Bloomberg was behind them at No. 3.

Friends with benefits

Anticipating complaints about his absence from the donor circuit, Bloomberg prefaced his campaign with a pledge to spend $100 million on anti-Trump online ads in swing states, along with up to another $20 million on voter registration efforts.

Bloomberg spent $95 million on the midterms, according to the Center for Responsive Politics.

That included running ads against Republicans like former California Rep. Dana Rohrabacher, a climate denier who sought to become the top GOP member on the House Science, Space and Technology Committee.

Bloomberg gave $5 million to the League of Conservation Voters.

By comparison, the entire oil and gas sector spent about $85 million on the midterms, according to the Center for Responsive Politics.

Not all of Bloomberg’s spending won him friends in the party. In April 2018, he donated $5,400, the legal maximum, to then-Rep. Dan Donovan (R-N.Y.).

Outside of electoral politics, the mayor has kept up a high profile through Bloomberg Philanthropies. He was the face of America’s Pledge, an effort to counter Trump’s decision to quit the Paris Agreement by getting states, cities and companies to pledge greenhouse gas emissions cuts.

Bloomberg Philanthropies was the vessel for his $160 million donation to the Sierra Club’s Beyond Coal campaign, which he credits with shuttering nearly 300 coal-fired power plants, more than half the U.S. fleet. He plans to spend $500 million on the group’s Beyond Carbon campaign in much the same way (Greenwire, June 7).

During his three terms as mayor, he created a sustainability plan that lowered New York City’s carbon emissions by 14%, according to his website.

Those efforts helped get Bloomberg named the United Nations’ special envoy for climate action.

There’s also Bloomberg’s eponymous news outlet, which announced unusual changes in conjunction with Bloomberg’s candidacy. Members of its editorial board took a leave of absence to join the campaign, while the newsroom has been prohibited from investigating Bloomberg’s candidacy. The outlet has extended that prohibition to his rival Democratic candidates, it announced over the weekend.

A convention strategy?

It’s not clear that rank-and-file Democratic voters were missing what Bloomberg offers.

An Emerson poll conducted last week found him with 1% support nationally among Democrats, and he’s averaging about 2%, according to RealClearPolitics.

Voters already have dismissed other candidates who made similar pitches to Bloomberg’s.

Climate hawk? Washington Gov. Jay Inslee dropped out this summer after his climate-focused candidacy never caught fire.
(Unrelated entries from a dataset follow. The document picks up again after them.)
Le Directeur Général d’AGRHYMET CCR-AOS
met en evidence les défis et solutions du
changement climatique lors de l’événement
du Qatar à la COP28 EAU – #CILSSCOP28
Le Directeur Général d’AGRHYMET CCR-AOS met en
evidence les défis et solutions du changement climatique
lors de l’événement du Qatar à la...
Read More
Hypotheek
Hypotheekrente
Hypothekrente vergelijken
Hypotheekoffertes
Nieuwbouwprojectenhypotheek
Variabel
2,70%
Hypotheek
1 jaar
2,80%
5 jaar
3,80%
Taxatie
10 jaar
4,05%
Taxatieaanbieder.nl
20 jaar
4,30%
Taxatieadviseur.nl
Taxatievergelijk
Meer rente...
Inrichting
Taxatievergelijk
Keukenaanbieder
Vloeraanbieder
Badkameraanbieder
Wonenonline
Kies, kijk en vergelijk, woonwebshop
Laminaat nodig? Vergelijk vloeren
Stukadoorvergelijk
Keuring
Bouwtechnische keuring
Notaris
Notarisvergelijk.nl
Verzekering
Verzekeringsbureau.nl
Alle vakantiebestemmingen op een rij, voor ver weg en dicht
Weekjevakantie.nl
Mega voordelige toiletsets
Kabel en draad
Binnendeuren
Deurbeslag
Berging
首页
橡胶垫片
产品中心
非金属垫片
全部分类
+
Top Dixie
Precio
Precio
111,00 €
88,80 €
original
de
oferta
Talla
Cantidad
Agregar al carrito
Gun grabber? California Rep. Eric Swalwell campaigned with the Parkland, Fla., teens, then dropped out after a single debate. He was followed months later by former Texas Rep. Beto O’Rourke, whose aggressive gun control agenda after the El Paso, Texas, mass shooting failed to rejuvenate his campaign.

America’s mayor? Bloomberg’s successor, Bill de Blasio, already tried to leverage his New York City legacy into a national campaign, and he was chased off the campaign trail by activists outraged at his city’s policing. That liability might be even bigger for Bloomberg, who recently apologized for his "stop and frisk" policy.
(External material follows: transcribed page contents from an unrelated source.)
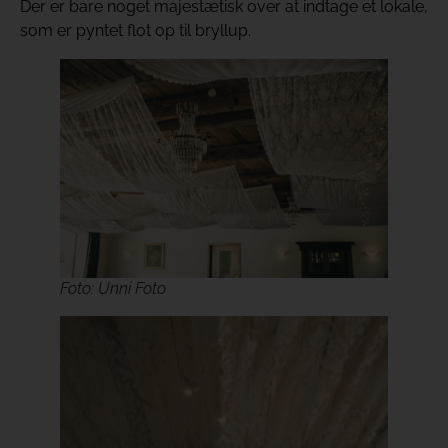
Der er bare noget majestætisk over at indtage et lokale,
som er pyntet flot op til bryllup.
Foto: Unni Foto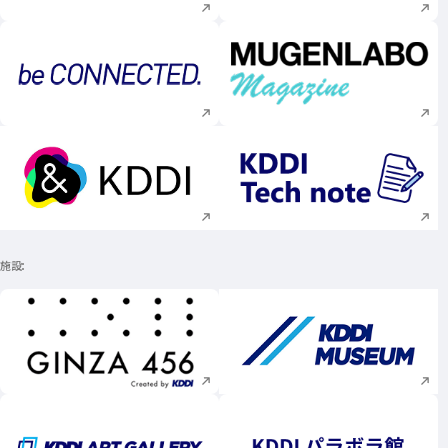
新規ウィンドウで開く
新規ウィンドウで
新規ウィンドウで開く
新規ウィンドウで
施設
新規ウィンドウで開く
新規ウィンドウで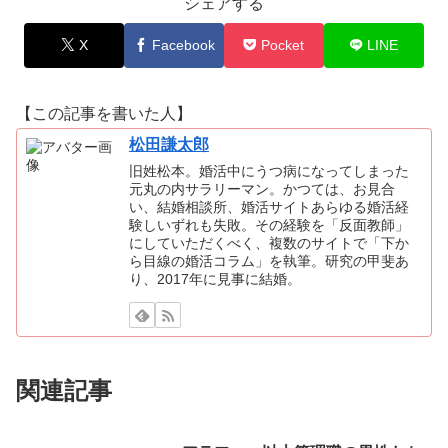
シェアする
X
Facebook
Pocket
LINE
【この記事を書いた人】
松田謙太郎
旧姓松本。婚活中にうつ病になってしまった
元丸の内サラリーマン。かつては、お見合
い、結婚相談所、婚活サイトあらゆる婚活経
験しいずれも失敗。その経験を「反面教師」
にしていただくべく、複数のサイトで「下か
ら目線の婚活コラム」を執筆。研究の甲斐あ
り、2017年に見事に結婚。
関連記事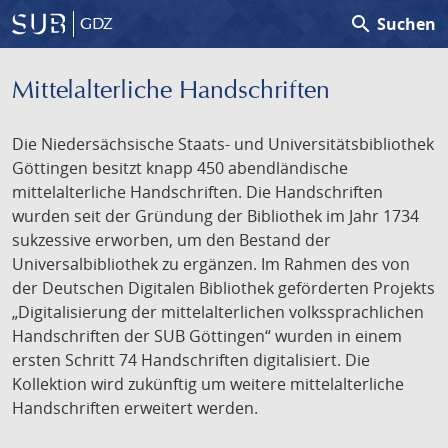
search
Suchen
GDZ
Mittelalterliche Handschriften
Die Niedersächsische Staats- und Universitätsbibliothek
Göttingen besitzt knapp 450 abendländische
mittelalterliche Handschriften. Die Handschriften
wurden seit der Gründung der Bibliothek im Jahr 1734
sukzessive erworben, um den Bestand der
Universalbibliothek zu ergänzen. Im Rahmen des von
der Deutschen Digitalen Bibliothek geförderten Projekts
„Digitalisierung der mittelalterlichen volkssprachlichen
Handschriften der SUB Göttingen“ wurden in einem
ersten Schritt 74 Handschriften digitalisiert. Die
Kollektion wird zukünftig um weitere mittelalterliche
Handschriften erweitert werden.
Bloomberg’s late entrance all but guarantees he won’t qualify for a spot on the December debate stage. He’s also sworn off all campaign donations, another criterion for the debates, raising the possibility that he might never appear face-to-face with his primary opponents.
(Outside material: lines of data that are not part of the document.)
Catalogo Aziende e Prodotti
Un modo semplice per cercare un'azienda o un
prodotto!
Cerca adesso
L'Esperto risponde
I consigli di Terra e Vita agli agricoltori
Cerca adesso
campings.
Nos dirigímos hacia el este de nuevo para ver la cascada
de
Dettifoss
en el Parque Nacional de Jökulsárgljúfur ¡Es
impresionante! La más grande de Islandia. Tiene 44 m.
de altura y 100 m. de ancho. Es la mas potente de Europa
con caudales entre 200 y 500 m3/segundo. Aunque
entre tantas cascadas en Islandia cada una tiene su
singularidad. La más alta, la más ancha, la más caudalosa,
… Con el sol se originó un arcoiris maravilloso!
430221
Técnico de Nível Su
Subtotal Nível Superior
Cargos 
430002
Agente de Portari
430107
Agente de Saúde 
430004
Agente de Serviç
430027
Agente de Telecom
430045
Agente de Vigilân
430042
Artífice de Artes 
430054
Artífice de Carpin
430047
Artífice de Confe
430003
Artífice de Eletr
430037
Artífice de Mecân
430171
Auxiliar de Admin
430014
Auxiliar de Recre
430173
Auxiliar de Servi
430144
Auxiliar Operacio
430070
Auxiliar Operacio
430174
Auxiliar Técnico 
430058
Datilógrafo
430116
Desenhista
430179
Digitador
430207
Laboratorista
He’s planning to skip the early-voting states, where the results often depend on months of retail politicking, to instead compete in Super Tuesday states, where mass advertising makes more of a difference.

That will make it hard to win the nomination. But it might keep the contest open until the Democratic convention, FiveThirtyEight Editor-in-Chief Nate Silver said.

Bloomberg is betting that the vote will remain fractured between centrists like South Bend, Ind., Mayor Pete Buttigieg and former Vice President Joe Biden, and leftists like Sanders and Massachusetts Sen. Elizabeth Warren.

If the early-voting states deliver a muddled result, then Bloomberg’s Super Tuesday blitz could keep any candidate from consolidating a majority of delegates, Silver wrote on Twitter.

"The subtext — hell, maybe just the text — of the Bloomberg campaign is to facilitate a brokered convention," he said.